Label

Sabtu, 09 Februari 2019

Pematang Senjakala (4) oleh Sulaiman Djaya



Sebelum akhirnya kuputuskan untuk menuliskan riwayat hidupku ini, yang tentu saja terhubung dengan riwayat hidup orang-orang lain, sempat terbersit dalam benakku: Dari mana aku harus mulai? Sebab sungguh sulit sekali bagiku untuk menemukan simpul pertama dari ceceran dan serakan ingatan yang telah tercerai-berai, yang sebagian besar telah terlupakan. Meski demikian, rasanya aku akan merasa bersalah bila mencampakkan yang masih tersisa sebagai kenangan tentang perempuan yang menurutku begitu tabah dan tak berkeluh-kesah dalam kesahajaan keseharian yang ia jalani.

Aku ingin memulainya dari kupu-kupu di pagihari dan senja yang sesekali kulihat di barisan pohon Rosella yang ditanamnya, ketika hari bersimbah cuaca dingin atau di kala iklim berubah cerah selepas hujan menjelang siang, ketika matahari tiba-tiba tampak sangat riang.
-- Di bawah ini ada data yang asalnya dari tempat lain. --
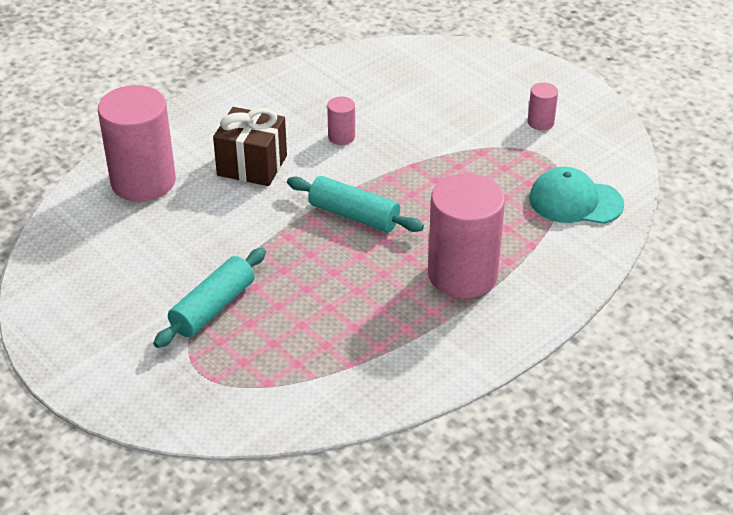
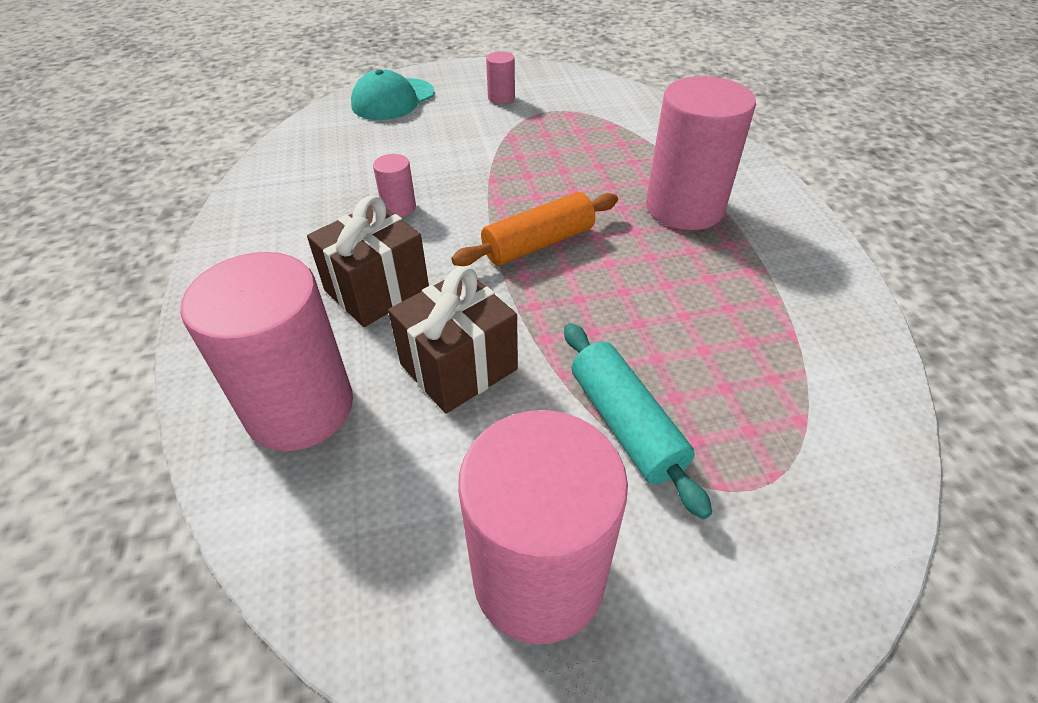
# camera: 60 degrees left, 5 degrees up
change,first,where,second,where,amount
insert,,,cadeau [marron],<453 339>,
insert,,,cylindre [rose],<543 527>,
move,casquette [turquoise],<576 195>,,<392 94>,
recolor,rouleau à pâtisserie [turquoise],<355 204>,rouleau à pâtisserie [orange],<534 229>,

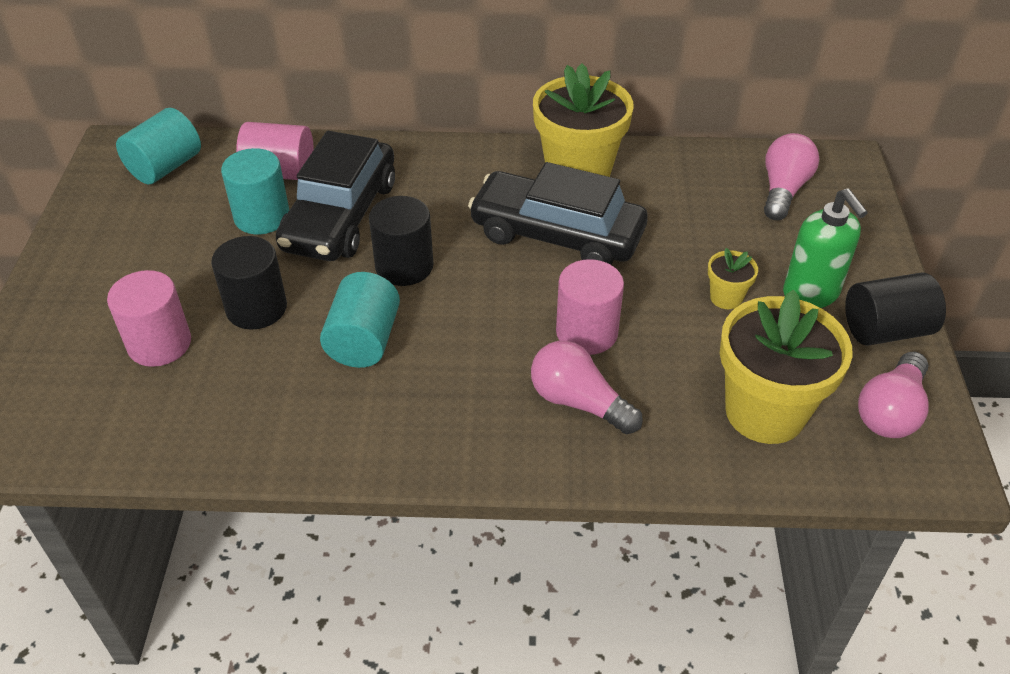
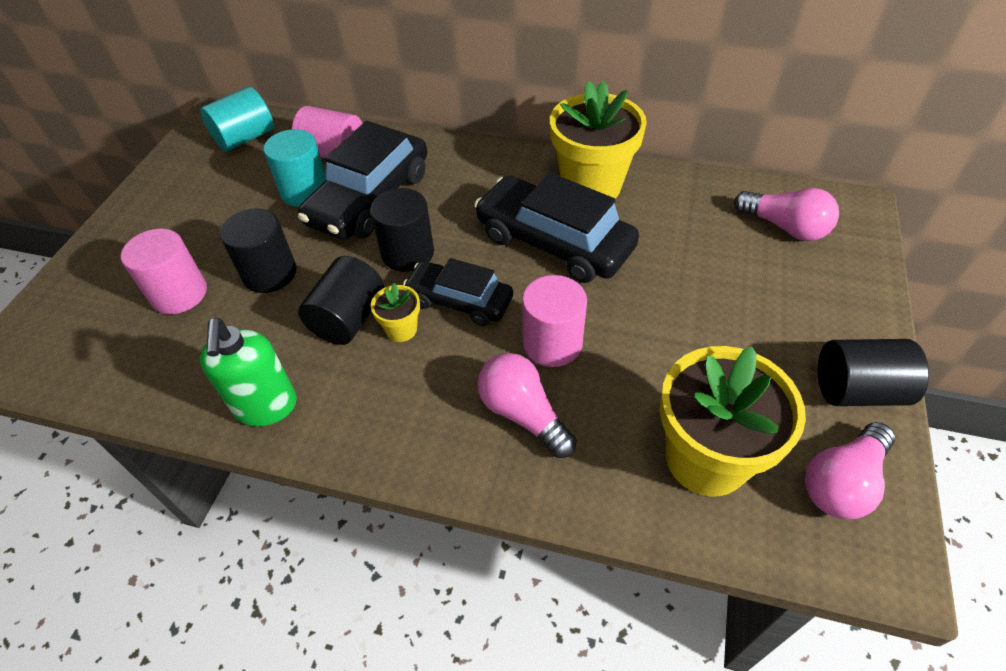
# camera: 15 degrees right, 5 degrees up
change,first,where,second,where,amount
insert,,,voiture [noir],<458 292>,
move,pot de fleurs [jaune],<733 278>,,<395 312>,
move,distributeur de savon [vert],<825 248>,,<248 372>,
recolor,cylindre [turquoise],<360 320>,cylindre [noir],<341 300>,
rotate,ampoule [rose],<791 176>,,<786 214>,90 degrees clockwise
Apakah kau akan membaca kisah pribadiku bukannya kisahnya ketika aku yang menceritakan dan menuliskannya? Aku berharap demikian, meski siapa pun bebas untuk memiliki pikiran yang sebaliknya. Keikhlasanmu untuk meluangkan waktu demi membaca kisahku ini akan menjadi penghargaan yang sangat berarti bagiku. Kisah dan riwayat tentang Ibunda, yang sebenarnya hanya ingatan kecil saja, tak lebih sejumlah serpihan yang masih dapat kupungut dan lalu kutuliskan.
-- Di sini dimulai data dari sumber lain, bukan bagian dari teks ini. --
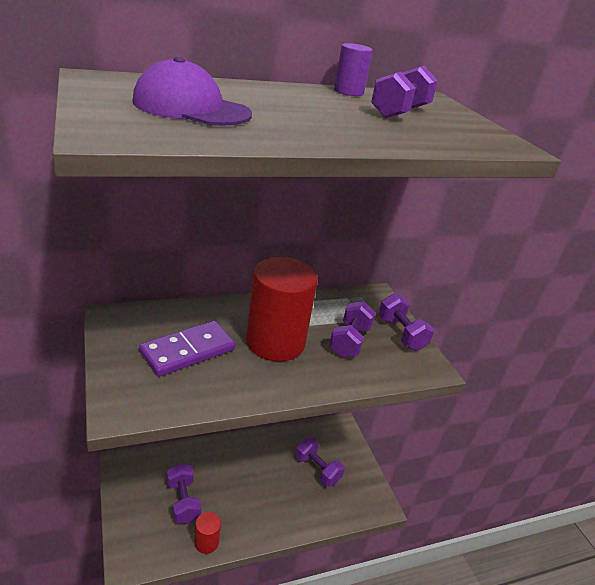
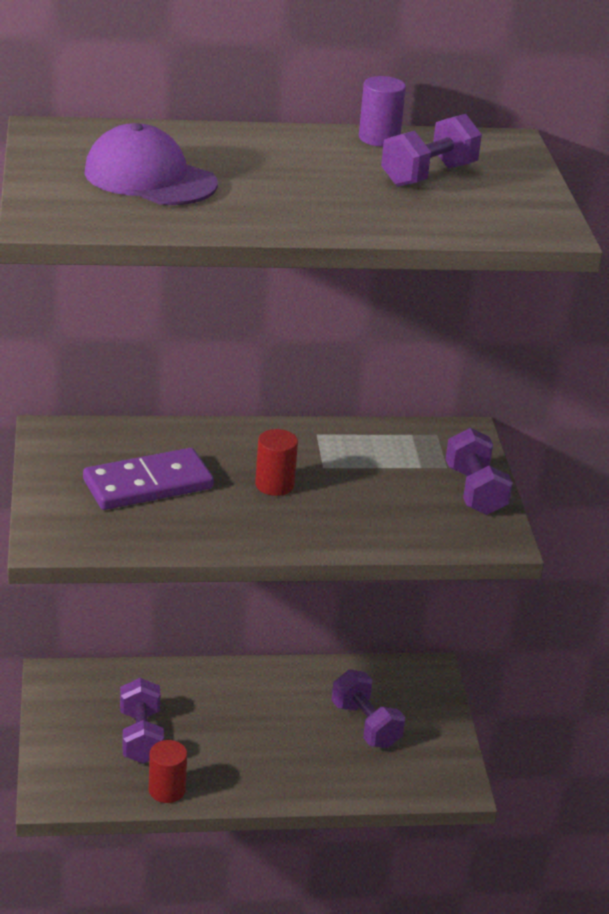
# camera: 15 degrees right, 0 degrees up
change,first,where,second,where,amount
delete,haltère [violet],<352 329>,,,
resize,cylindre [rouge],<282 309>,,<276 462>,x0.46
Kala itu adalah masa-masa di tahun 1980-an, ketika ia memanen buah Rosella, sementara aku asik memperhatikan kupu-kupu yang hinggap di salah-satu pohon Rosella yang ditanam dan dirawatnnya dengan penuh kasih sayang, yang warna sepasang sayapnya seperti susunan ragam tamsil karena cahaya matahari senja. Ia sesekali terbang, lalu hinggap lagi, kadangkala berpindah atau pindah kembali ke pohon Rosella yang sama, lalu terbang lagi, sebelum akhirnya pergi ke tempat yang ingin ia ziarahi.

Keesokan harinya ia akan menjemur biji-biji Rosella itu dengan tikar yang ia sulam dari sejumlah karung bekas, dan akan mengangkatnya selepas asar, sebelum kami akan menggoreng dan menumbuknya bersama menjadi bubuk kopi yang akan kami bungkus dengan plastik-plastik kecil yang ia beli dari warung. Kakak perempuanku yang akan memasukkan bubuk kopi Rosella itu, sedangkan aku yang menjahit ujung plastik itu dengan cara mendekatkannya ke semungil nyala lampu minyak.

Aku membeli buku-buku tulis sekolahku dari menjual bubuk kopi Rosella yang ditanamnya, pohon-pohon Rosella yang acapkali disinggahi sejumlah kupu-kupu, selain dihinggapi dan diziarahi para kumbang, tentu saja.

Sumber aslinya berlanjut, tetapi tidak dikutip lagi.